**Assignment:** Reproduce the material from its start through the line containing "I have organized", inclusive, with "thumbnail image" replaced by "cover image" and everything else unchanged. Leave the pictures out of your answer.

**Records for this exercise:**
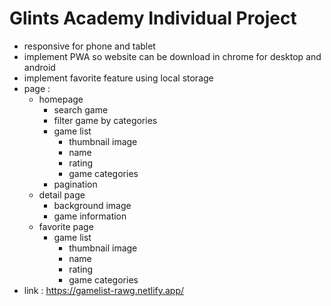 # Glints Academy Individual Project

- responsive for phone and tablet
- implement PWA so website can be download in chrome for desktop and android
- implement favorite feature using local storage
- page :
  - homepage
    - search game
    - filter game by categories
    - game list
      - thumbnail image
      - name
      - rating
      - game categories
    - pagination
  - detail page
    - background image
    - game information
  - favorite page
    - game list
      - thumbnail image
      - name
      - rating
      - game categories
- link : https://gamelist-rawg.netlify.app/
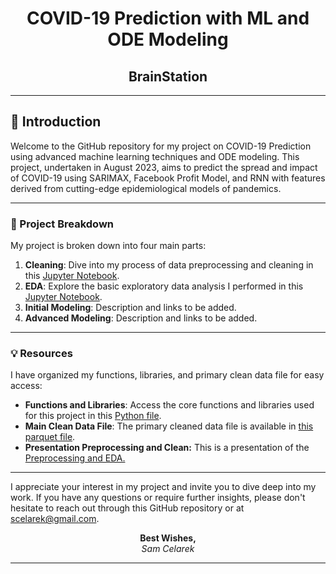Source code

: <div align="center">

# **COVID-19 Prediction with ML and ODE Modeling**
## **BrainStation**

</div>

---

## 🌟 Introduction

Welcome to the GitHub repository for my project on COVID-19 Prediction using advanced machine learning techniques and ODE modeling. This project, undertaken in August 2023, aims to predict the spread and impact of COVID-19 using SARIMAX, Facebook Profit Model, and RNN with features derived from cutting-edge epidemiological models of pandemics.

---

### 🚀 Project Breakdown

My project is broken down into four main parts:

1. **Cleaning**: Dive into my process of data preprocessing and cleaning in this [Jupyter Notebook](https://github.com/scelarek/BrainStation_Capstone/blob/d2dcb369dbfd98b2e8954b0028a0293529448294/Capstone/1.%20Covid%20Preprocessing.ipynb).
2. **EDA**: Explore the basic exploratory data analysis I performed in this [Jupyter Notebook](https://github.com/scelarek/BrainStation_Capstone/blob/d2dcb369dbfd98b2e8954b0028a0293529448294/Capstone/2.%20Sample%20EDA%20(Basic).ipynb).
3. **Initial Modeling**: Description and links to be added.
4. **Advanced Modeling**: Description and links to be added.

---

### 💡 Resources

I have organized my functions, libraries, and primary clean data file for easy access:  

- **Functions and Libraries**: Access the core functions and libraries used for this project in this [Python file](https://github.com/scelarek/BrainStation_Capstone/blob/d2dcb369dbfd98b2e8954b0028a0293529448294/Capstone/capstone_functions.py).
- **Main Clean Data File**: The primary cleaned data file is available in [this parquet file](https://github.com/scelarek/BrainStation_Capstone/blob/d2dcb369dbfd98b2e8954b0028a0293529448294/Data/master_df.parquet).
- **Presentation Preprocessing and Clean:**  This is a presentation of the [Preprocessing and EDA.](https://github.com/scelarek/BrainStation_Capstone/blob/e824c901efdb0adf1783256664bcfe054ae51001/Presentations/COVID%20Preprocessing%20and%20EDA.pdf)

---

I appreciate your interest in my project and invite you to dive deep into my work. If you have any questions or require further insights, please don't hesitate to reach out through this GitHub repository or at scelarek@gmail.com.

<div align="center">

**Best Wishes,**  
*Sam Celarek*

</div>

---

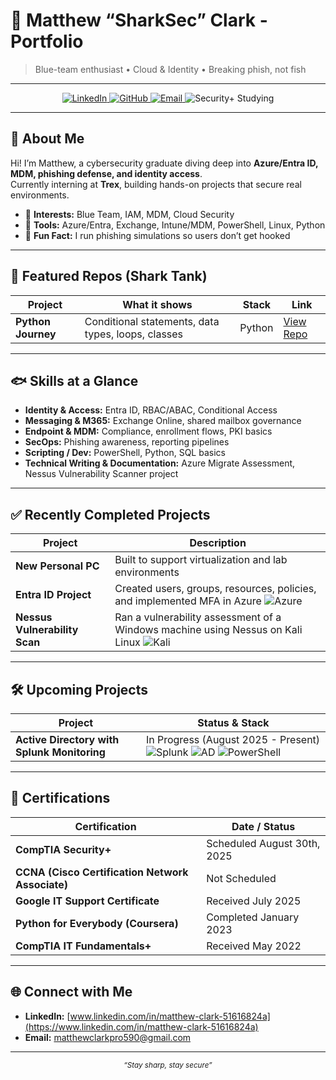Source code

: # 🦈 Matthew “SharkSec” Clark - Portfolio
> Blue-team enthusiast • Cloud & Identity • Breaking phish, not fish

---

<p align="center">
  <!-- Badges -->
  <a href="https://www.linkedin.com/in/YOUR-LINKEDIN/">
    <img src="https://img.shields.io/badge/LinkedIn-0A66C2?logo=linkedin&logoColor=white" alt="LinkedIn">
  </a>
  <a href="https://github.com/CyberSharkMan25">
    <img src="https://img.shields.io/badge/GitHub-181717?logo=github&logoColor=white" alt="GitHub">
  </a>
  <a href="mailto:YOUREMAIL@example.com">
    <img src="https://img.shields.io/badge/Email-0078D4?logo=microsoftoutlook&logoColor=white" alt="Email">
  </a>
  <img src="https://img.shields.io/badge/Security%2B-Studying-informational" alt="Security+ Studying">
</p>

---

## 🌊 About Me
Hi! I’m Matthew, a cybersecurity graduate diving deep into **Azure/Entra ID, MDM, phishing defense, and identity access**.  
Currently interning at **Trex**, building hands-on projects that secure real environments.

- 🔐 **Interests:** Blue Team, IAM, MDM, Cloud Security  
- 🧰 **Tools:** Azure/Entra, Exchange, Intune/MDM, PowerShell, Linux, Python  
- 🎣 **Fun Fact:** I run phishing simulations so users don’t get hooked  

---

## 🦈 Featured Repos (Shark Tank)
| Project | What it shows | Stack | Link |
|---|---|---|---|
| **Python Journey** | Conditional statements, data types, loops, classes | Python | [View Repo](https://github.com/CyberSharkMan25/Python-Journey) |

---

## 🐟 Skills at a Glance
- **Identity & Access:** Entra ID, RBAC/ABAC, Conditional Access  
- **Messaging & M365:** Exchange Online, shared mailbox governance  
- **Endpoint & MDM:** Compliance, enrollment flows, PKI basics  
- **SecOps:** Phishing awareness, reporting pipelines  
- **Scripting / Dev:** PowerShell, Python, SQL basics  
- **Technical Writing & Documentation:** Azure Migrate Assessment, Nessus Vulnerability Scanner project  

---

## ✅ Recently Completed Projects
| Project | Description |
|---|---|
| **New Personal PC** | Built to support virtualization and lab environments |
| **Entra ID Project** | Created users, groups, resources, policies, and implemented MFA in Azure ![Azure](https://img.shields.io/badge/Microsoft%20Azure-0078D4?logo=microsoftazure&logoColor=white) |
| **Nessus Vulnerability Scan** | Ran a vulnerability assessment of a Windows machine using Nessus on Kali Linux ![Kali](https://img.shields.io/badge/Kali-Linux-268BEE?style=for-the-badge&logo=kalilinux&logoColor=white) |

---

## 🛠️ Upcoming Projects
| Project | Status & Stack |
|---|---|
| **Active Directory with Splunk Monitoring** | In Progress (August 2025 - Present) ![Splunk](https://img.shields.io/badge/-Splunk-000?logo=splunk&logoColor=white) ![AD](https://img.shields.io/badge/-Active%20Directory-003366?logo=windows&logoColor=white) ![PowerShell](https://img.shields.io/badge/-PowerShell-012456?logo=powershell&logoColor=white) |

---

## 📖 Certifications
| Certification | Date / Status |
|---|---|
| **CompTIA Security+** | Scheduled August 30th, 2025 |
| **CCNA (Cisco Certification Network Associate)** | Not Scheduled |
| **Google IT Support Certificate** | Received July 2025 |
| **Python for Everybody (Coursera)** | Completed January 2023 |
| **CompTIA IT Fundamentals+** | Received May 2022 |

---

## 🌐 Connect with Me
- **LinkedIn:** [www.linkedin.com/in/matthew-clark-51616824a](https://www.linkedin.com/in/matthew-clark-51616824a)  
- **Email:** matthewclarkpro590@gmail.com  

---

<p align="center">
  <sub><em>“Stay sharp, stay secure”</em></sub>
</p>
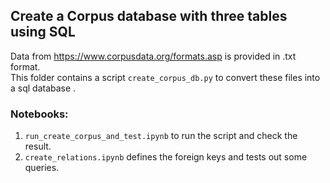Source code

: ## Create a Corpus database with three tables using SQL
Data from https://www.corpusdata.org/formats.asp is provided in .txt format.  
This folder contains a script `create_corpus_db.py` to convert these files into a sql database .  
### Notebooks:
1. `run_create_corpus_and_test.ipynb` to run the script and check the result.
2. `create_relations.ipynb` defines the foreign keys and tests out some queries.
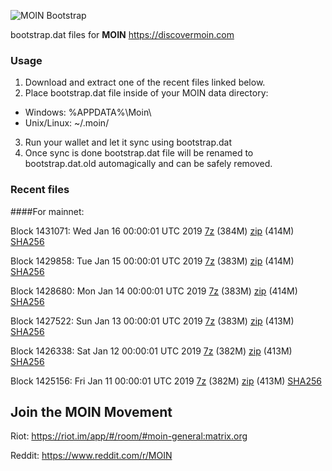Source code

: ![MOIN Bootstrap](https://i.imgur.com/KjM1jMp.jpg)

bootstrap.dat files for **MOIN** https://discovermoin.com

### Usage

1. Download and extract one of the recent files linked below.
2. Place bootstrap.dat file inside of your MOIN data directory:
 - Windows: %APPDATA%\Moin\
 - Unix/Linux: ~/.moin/
3. Run your wallet and let it sync using bootstrap.dat
4. Once sync is done bootstrap.dat file will be renamed to bootstrap.dat.old automagically and can be safely removed.


### Recent files

####For mainnet:

Block 1431071: Wed Jan 16 00:00:01 UTC 2019 [7z](https://transfer.sh/TiYjB/bootstrap.dat.20190116.7z) (384M) [zip](https://transfer.sh/JhiIQ/bootstrap.dat.20190116.zip) (414M) [SHA256](https://transfer.sh/29Hbw/sha256.txt)

Block 1429858: Tue Jan 15 00:00:01 UTC 2019 [7z](https://transfer.sh/siSaH/bootstrap.dat.20190115.7z) (383M) [zip](https://transfer.sh/14koH0/bootstrap.dat.20190115.zip) (414M) [SHA256](https://transfer.sh/2vBWy/sha256.txt)

Block 1428680: Mon Jan 14 00:00:01 UTC 2019 [7z](https://transfer.sh/fGLbN/bootstrap.dat.20190114.7z) (383M) [zip](https://transfer.sh/TNjpg/bootstrap.dat.20190114.zip) (414M) [SHA256](https://transfer.sh/a5YQM/sha256.txt)

Block 1427522: Sun Jan 13 00:00:01 UTC 2019 [7z](https://transfer.sh/14NTEU/bootstrap.dat.20190113.7z) (383M) [zip](https://transfer.sh/7EjUP/bootstrap.dat.20190113.zip) (413M) [SHA256](https://transfer.sh/12FoJa/sha256.txt)

Block 1426338: Sat Jan 12 00:00:01 UTC 2019 [7z](https://transfer.sh/88sVB/bootstrap.dat.20190112.7z) (382M) [zip](https://transfer.sh/13Hfc9/bootstrap.dat.20190112.zip) (413M) [SHA256](https://transfer.sh/G6XlF/sha256.txt)

Block 1425156: Fri Jan 11 00:00:01 UTC 2019 [7z](https://transfer.sh/boDwT/bootstrap.dat.20190111.7z) (382M) [zip](https://transfer.sh/jcfNs/bootstrap.dat.20190111.zip) (413M) [SHA256](https://transfer.sh/14A69A/sha256.txt)

## Join the MOIN Movement

Riot: https://riot.im/app/#/room/#moin-general:matrix.org

Reddit: https://www.reddit.com/r/MOIN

**Response:**
 # Glints Academy Individual Project

- responsive for phone and tablet
- implement PWA so website can be download in chrome for desktop and android
- implement favorite feature using local storage
- page :
  - homepage
    - search game
    - filter game by categories
    - game list
      - cover image
      - name
      - rating
      - game categories
    - pagination
  - detail page
    - background image
    - game information
  - favorite page
    - game list
      - cover image
      - name
      - rating
      - game categories
- link : https://gamelist-rawg.netlify.app/
Source code

: <div align="center">

# **COVID-19 Prediction with ML and ODE Modeling**
## **BrainStation**

</div>

---

## 🌟 Introduction

Welcome to the GitHub repository for my project on COVID-19 Prediction using advanced machine learning techniques and ODE modeling. This project, undertaken in August 2023, aims to predict the spread and impact of COVID-19 using SARIMAX, Facebook Profit Model, and RNN with features derived from cutting-edge epidemiological models of pandemics.

---

### 🚀 Project Breakdown

My project is broken down into four main parts:

1. **Cleaning**: Dive into my process of data preprocessing and cleaning in this [Jupyter Notebook](https://github.com/scelarek/BrainStation_Capstone/blob/d2dcb369dbfd98b2e8954b0028a0293529448294/Capstone/1.%20Covid%20Preprocessing.ipynb).
2. **EDA**: Explore the basic exploratory data analysis I performed in this [Jupyter Notebook](https://github.com/scelarek/BrainStation_Capstone/blob/d2dcb369dbfd98b2e8954b0028a0293529448294/Capstone/2.%20Sample%20EDA%20(Basic).ipynb).
3. **Initial Modeling**: Description and links to be added.
4. **Advanced Modeling**: Description and links to be added.

---

### 💡 Resources

I have organized my functions, libraries, and primary clean data file for easy access:  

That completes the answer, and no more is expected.